Problem requirements
Reproduce word for word the text read from each of the records below, omitting the pictures.

The data

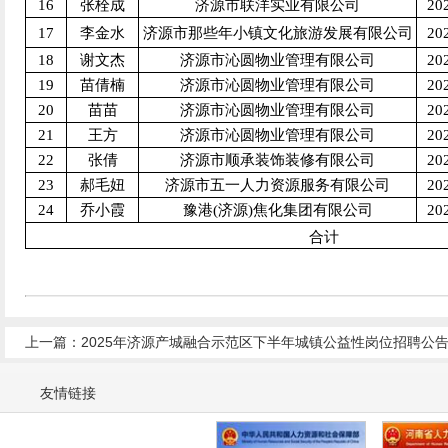
16
张栓成
济源市联洋实业有限公司
20
17
李金水
济源市那些年小镇文化旅游发展有限公司
20
18
谢文杰
济源市沁圆物业管理有限公司
20
19
苗倩楠
济源市沁圆物业管理有限公司
20
20
苗苗
济源市沁圆物业管理有限公司
20
21
王方
济源市沁圆物业管理有限公司
20
22
张倩
济源市顺承装饰装修有限公司
20
23
郝毛妞
济源市五一人力资源服务有限公司
20
24
乔小霞
豫港(济源)焦化集团有限公司
20
合计
上一篇：2025年济源产城融合示范区下半年城镇公益性岗位招聘公
友情链接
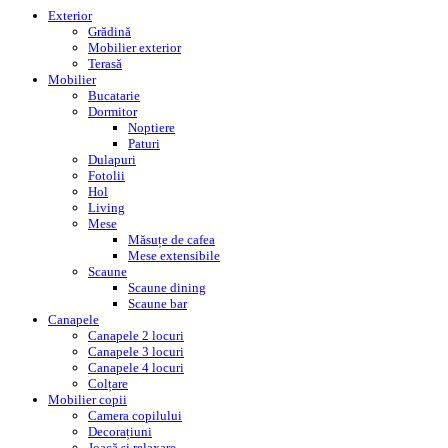
Exterior
Grădină
Mobilier exterior
Terasă
Mobilier
Bucatarie
Dormitor
Noptiere
Paturi
Dulapuri
Fotolii
Hol
Living
Mese
Măsuțe de cafea
Mese extensibile
Scaune
Scaune dining
Scaune bar
Canapele
Canapele 2 locuri
Canapele 3 locuri
Canapele 4 locuri
Colțare
Mobilier copii
Camera copilului
Decorațiuni
Joacă și relaxare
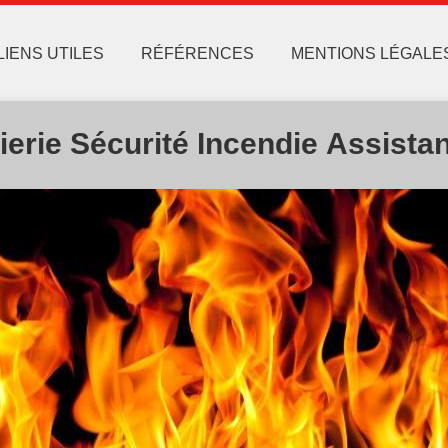
LIENS UTILES
RÉFÉRENCES
MENTIONS LÉGALE
nierie Sécurité Incendie Assista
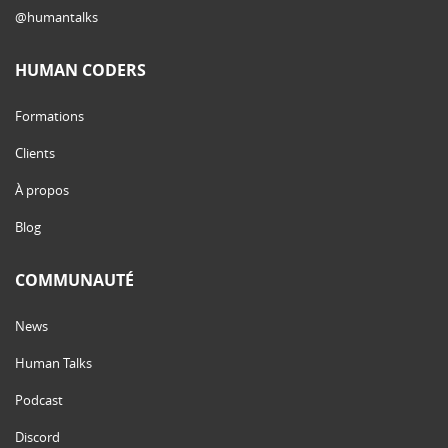
@humantalks
HUMAN CODERS
Formations
Clients
À propos
Blog
COMMUNAUTÉ
News
Human Talks
Podcast
Discord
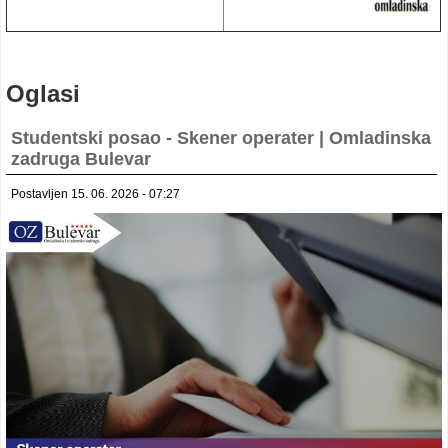
Oglasi
Studentski posao - Skener operater | Omladinska
zadruga Bulevar
Postavljen 15. 06. 2026 - 07:27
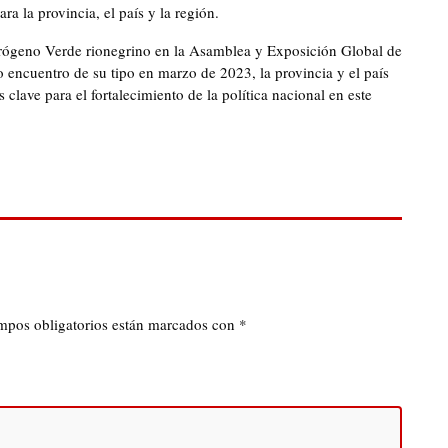
a la provincia, el país y la región.
drógeno Verde rionegrino en la Asamblea y Exposición Global de
encuentro de su tipo en marzo de 2023, la provincia y el país
clave para el fortalecimiento de la política nacional en este
mpos obligatorios están marcados con
*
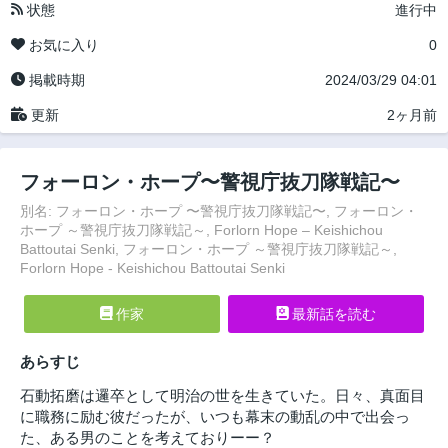
状態
進行中
お気に入り
0
掲載時期
2024/03/29 04:01
更新
2ヶ月前
フォーロン・ホープ〜警視庁抜刀隊戦記〜
別名: フォーロン・ホープ 〜警視庁抜刀隊戦記〜, フォーロン・
ホープ ～警視庁抜刀隊戦記～, Forlorn Hope – Keishichou
Battoutai Senki, フォーロン・ホープ ～警視庁抜刀隊戦記～,
Forlorn Hope - Keishichou Battoutai Senki
作家
最新話を読む
あらすじ
石動拓磨は邏卒として明治の世を生きていた。日々、真面目
に職務に励む彼だったが、いつも幕末の動乱の中で出会っ
た、ある男のことを考えておりーー？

Answer box
16
张栓成
济源市联洋实业有限公司
20
17
李金水
济源市那些年小镇文化旅游发展有限公司
20
18
谢文杰
济源市沁圆物业管理有限公司
20
19
苗倩楠
济源市沁圆物业管理有限公司
20
20
苗苗
济源市沁圆物业管理有限公司
20
21
王方
济源市沁圆物业管理有限公司
20
22
张倩
济源市顺承装饰装修有限公司
20
23
郝毛妞
济源市五一人力资源服务有限公司
20
24
乔小霞
豫港(济源)焦化集团有限公司
20
合计
上一篇：2025年济源产城融合示范区下半年城镇公益性岗位招聘公
友情链接
Exterior
Grădină
Mobilier exterior
Terasă
Mobilier
Bucatarie
Dormitor
Noptiere
Paturi
Dulapuri
Fotolii
Hol
Living
Mese
Măsuțe de cafea
Mese extensibile
Scaune
Scaune dining
Scaune bar
Canapele
Canapele 2 locuri
Canapele 3 locuri
Canapele 4 locuri
Colțare
Mobilier copii
Camera copilului
Decorațiuni
Joacă și relaxare
LIENS UTILES
RÉFÉRENCES
MENTIONS LÉGALE
nierie Sécurité Incendie Assista
@humantalks
HUMAN CODERS
Formations
Clients
À propos
Blog
COMMUNAUTÉ
News
Human Talks
Podcast
Discord
Oglasi
Studentski posao - Skener operater | Omladinska
zadruga Bulevar
Postavljen 15. 06. 2026 - 07:27
a la provincia, el país y la región.
drógeno Verde rionegrino en la Asamblea y Exposición Global de
encuentro de su tipo en marzo de 2023, la provincia y el país
clave para el fortalecimiento de la política nacional en este
mpos obligatorios están marcados con
*
状態
進行中
お気に入り
0
掲載時期
2024/03/29 04:01
更新
2ヶ月前
フォーロン・ホープ〜警視庁抜刀隊戦記〜
別名: フォーロン・ホープ 〜警視庁抜刀隊戦記〜, フォーロン・
ホープ ～警視庁抜刀隊戦記～, Forlorn Hope – Keishichou
Battoutai Senki, フォーロン・ホープ ～警視庁抜刀隊戦記～,
Forlorn Hope - Keishichou Battoutai Senki
作家
最新話を読む
あらすじ
石動拓磨は邏卒として明治の世を生きていた。日々、真面目
に職務に励む彼だったが、いつも幕末の動乱の中で出会っ
た、ある男のことを考えておりーー？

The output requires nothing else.